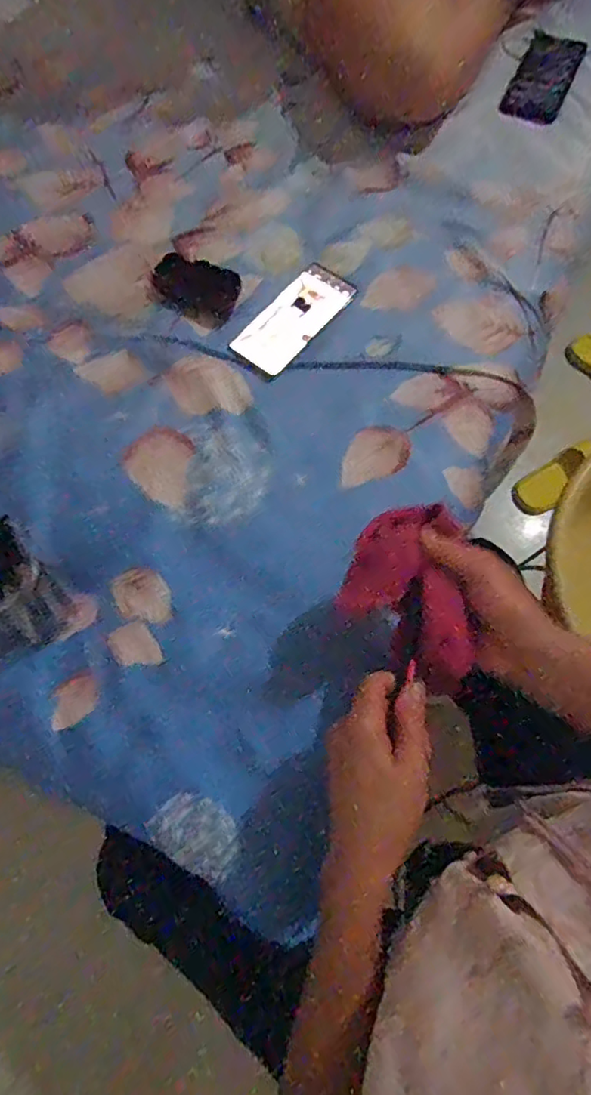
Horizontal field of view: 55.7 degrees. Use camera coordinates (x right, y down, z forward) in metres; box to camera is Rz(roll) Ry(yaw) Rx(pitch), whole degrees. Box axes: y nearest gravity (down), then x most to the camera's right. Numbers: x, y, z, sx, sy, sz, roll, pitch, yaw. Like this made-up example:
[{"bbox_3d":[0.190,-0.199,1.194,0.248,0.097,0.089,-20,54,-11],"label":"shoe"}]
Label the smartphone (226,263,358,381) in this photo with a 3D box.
[{"bbox_3d":[-0.004,-0.277,0.676,0.079,0.011,0.167,39,77,13],"label":"smartphone"}]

------------------------------------------------------------------------

Directions for this task ->
Copy out every line above, word for word, minus images.

Answer box ->
Horizontal field of view: 55.7 degrees. Use camera coordinates (x right, y down, z forward) in metres; box to camera is Rz(roll) Ry(yaw) Rx(pitch), whole degrees. Box axes: y nearest gravity (down), then x most to the camera's right. Numbers: x, y, z, sx, sy, sz, roll, pitch, yaw. Like this made-up example:
[{"bbox_3d":[0.190,-0.199,1.194,0.248,0.097,0.089,-20,54,-11],"label":"shoe"}]
Label the smartphone (226,263,358,381) in this photo with a 3D box.
[{"bbox_3d":[-0.004,-0.277,0.676,0.079,0.011,0.167,39,77,13],"label":"smartphone"}]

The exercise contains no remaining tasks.